A referência à necessidade de um “sistema de controle civil” nos Estados Unidos é particularmente sinistro. Por trás das costas da população norte-americana, os planos estão sendo elaborados por grupos de reflexão como a RAND Corporation, pelas forças militares/policiais e pelo aparato estatal mais amplo de medidas de estado policial para reprimir a oposição anti-guerra que vão muito além daqueles empregados na Segunda Guerra Mundial.

O papel da RAND Corporation é uma confirmação de refrigeração das advertências feitas pelo Comitê Internacional da Quarta Internacional (CIQI) na sua declaração de 18 de fevereiro de 2016 intitulado “teoria Social e Luta Contra a Guerra”. A declaração assinala que em um determinado ponto, o fatalismo militar torna-se um fator que contribui significativamente para a eclosão da guerra. Ele cita um especialista em relações internacionais, que escreveu: “Uma vez que a guerra é assumida como sendo inevitável, os cálculos de líderes e militares mudam. A questão já não é se haverá ou deveria existir uma guerra, mas quando a guerra pode ser travada com mais vantagem”.
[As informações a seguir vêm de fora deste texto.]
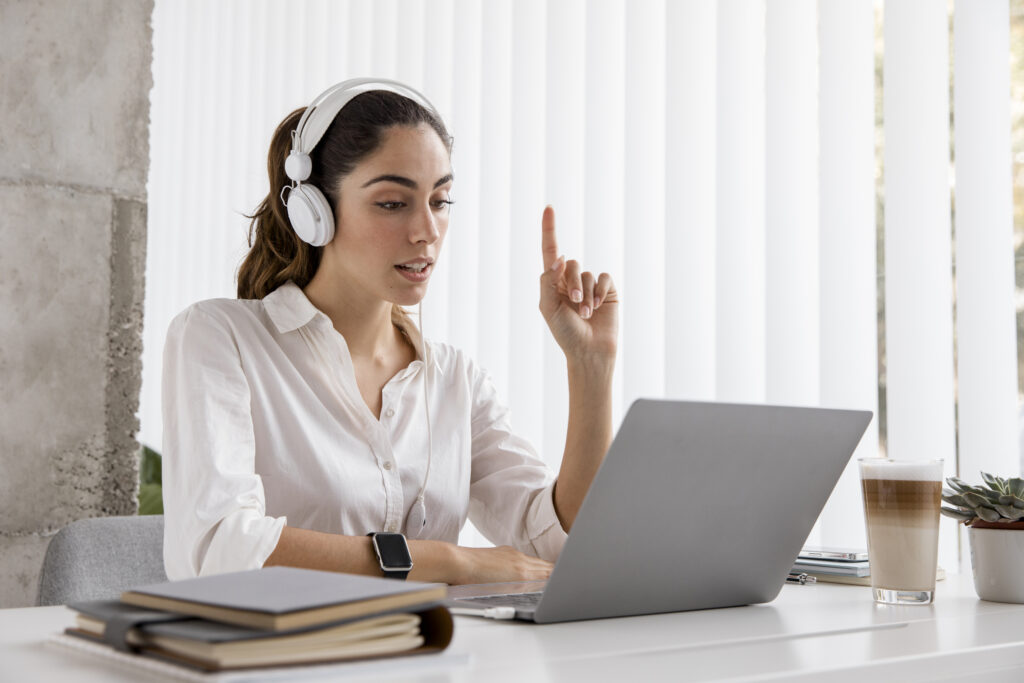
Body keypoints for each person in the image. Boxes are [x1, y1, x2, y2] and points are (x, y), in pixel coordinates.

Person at [161, 79, 618, 584]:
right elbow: (218, 548)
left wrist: (590, 366)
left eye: (441, 201)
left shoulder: (454, 381)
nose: (427, 230)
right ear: (313, 212)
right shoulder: (220, 339)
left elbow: (558, 543)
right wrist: (451, 561)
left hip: (429, 655)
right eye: (393, 203)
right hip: (280, 658)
O novo estudo indica que essa mudança de pensamento está em andamento em Washington. E enquanto o estudo de RAND Corporation descarta a possibilidade de uma guerra nuclear, outros estrategistas imperialistas estão a se planejar para tal eventualidade.
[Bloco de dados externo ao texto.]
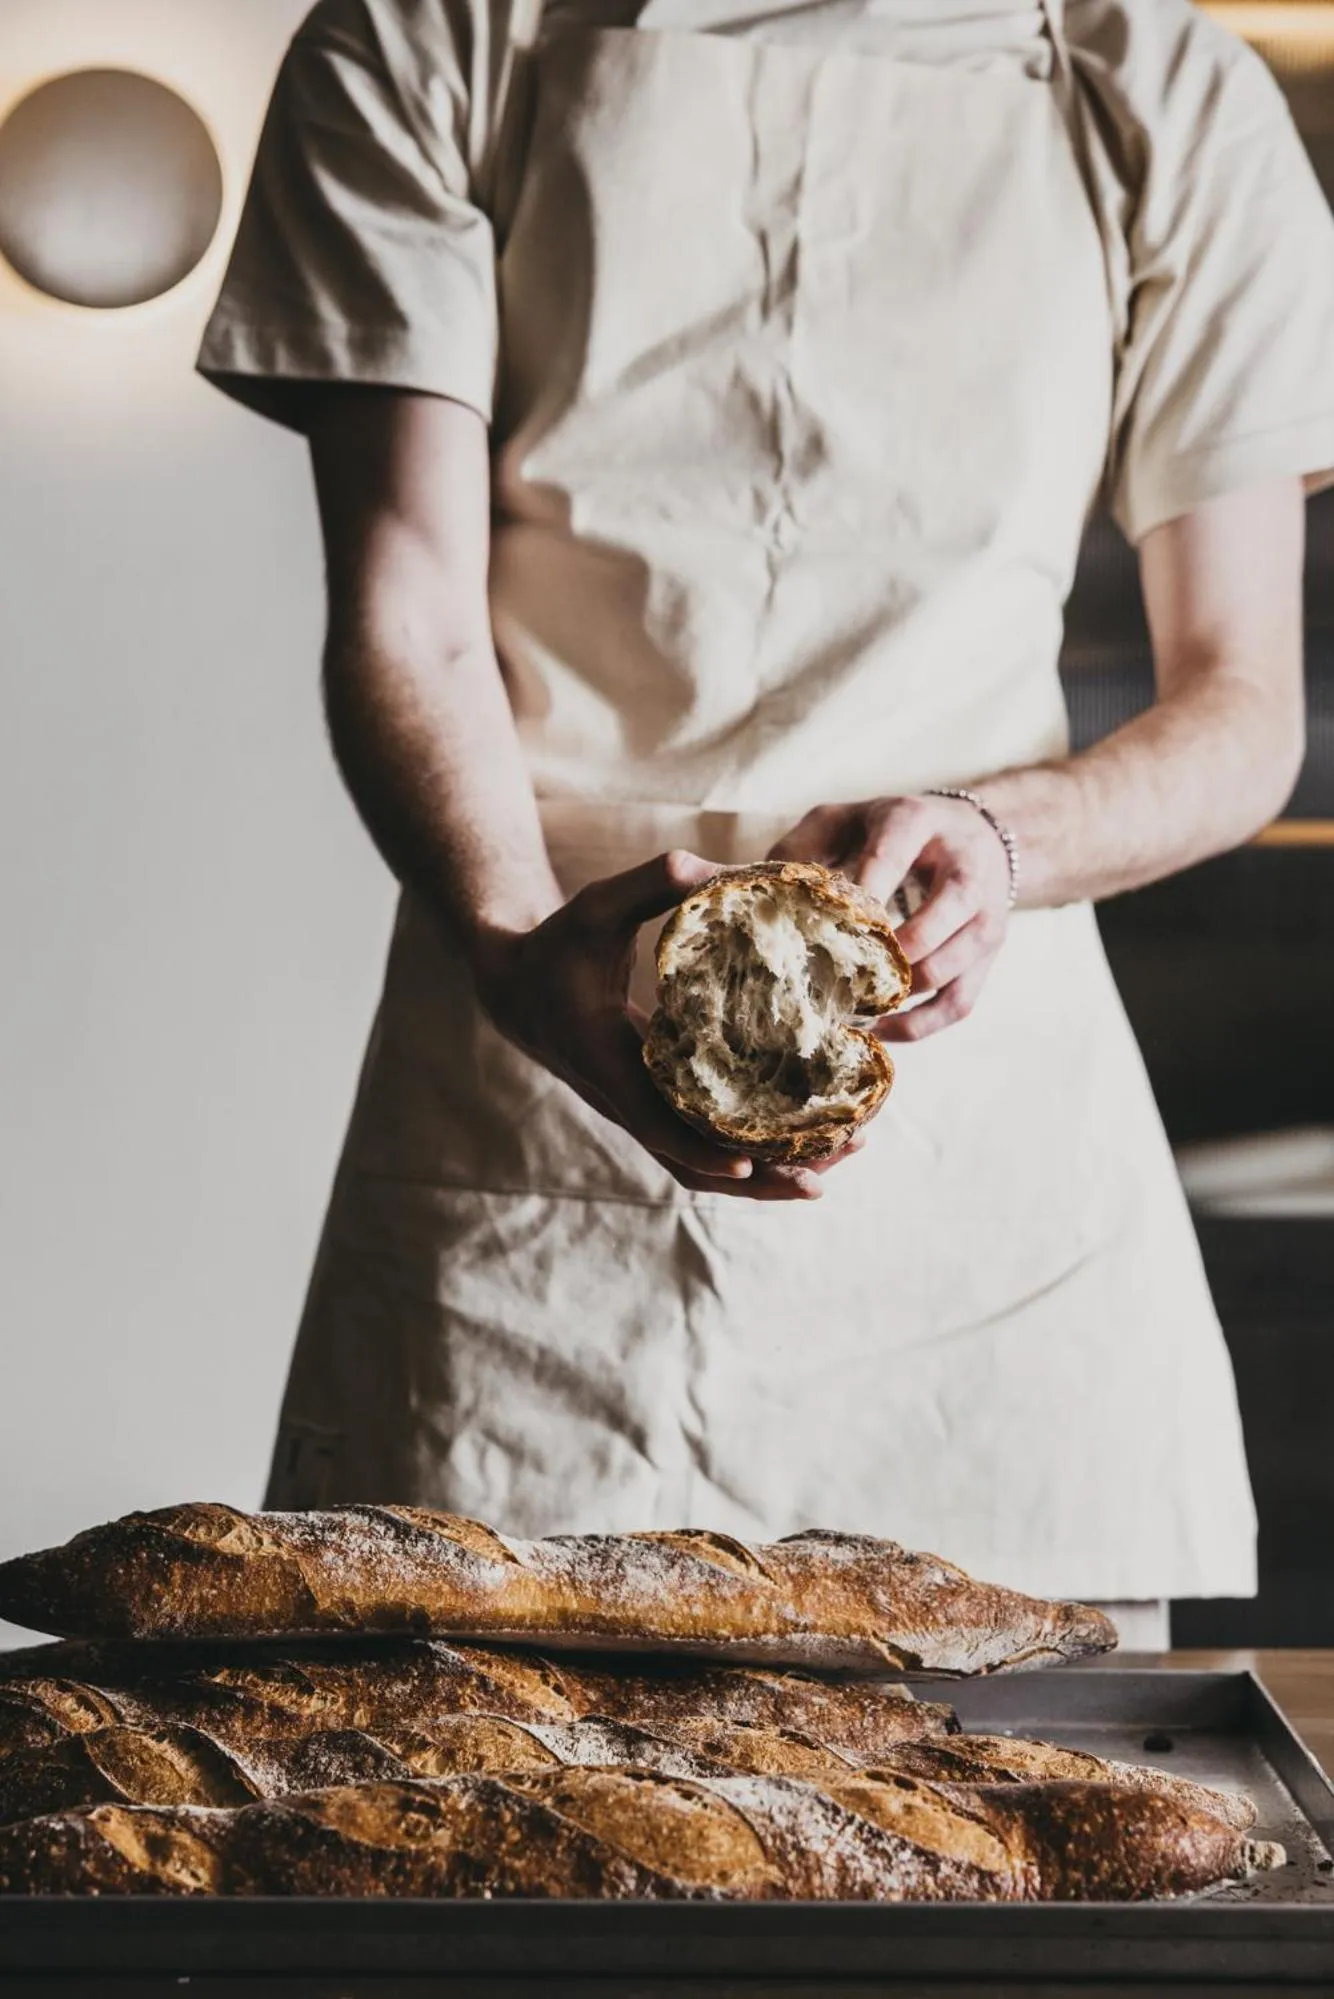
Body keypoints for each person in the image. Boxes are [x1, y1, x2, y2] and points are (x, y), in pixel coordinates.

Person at [198, 0, 1334, 1648]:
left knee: (1013, 1845)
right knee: (463, 1825)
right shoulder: (427, 35)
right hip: (529, 1081)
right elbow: (409, 613)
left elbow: (1236, 708)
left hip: (984, 1179)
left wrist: (998, 842)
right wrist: (515, 939)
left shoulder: (1159, 88)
Apenas duas semanas atrás, o Centro de Estudos Estratégicos e Internacionais (CSIS), que tem desempenhado um papel central no planejamento do “giro para a Ásia”, emitiu um relatório de avaliação do arsenal nuclear chinês. O artigo foi intitulado “forças e armas nucleares de destruição em massa da China.”

O CSIS também minimizou a possibilidade de uma guerra nuclear, mas não a rejeita em absoluto. “A história é um aviso sombrio”, ele declarou, de “que a dissuasão às vezes falha, e a escalada ocorre de uma forma que nunca são devidamente planejadas ou controladas.

Impulsionada pelo agravamento da desagregação econômica e política do capitalismo, outra guerra catastrófica em escala global não é apenas possível, mas inevitável, sem a intervenção da classe trabalhadora internacional. No entanto, a mesma crise capitalista que está dirigindo para a insanidade da guerra mundial também está criando o impulso para a revolução social. Isso ressalta a necessidade urgente da luta política travada pelo CIQI para construir um movimento anti-guerra internacional da classe trabalhadora para pôr fim ao capitalismo e seu sistema de Estado-nação fora de moda e reconstruir a sociedade em bases sociais.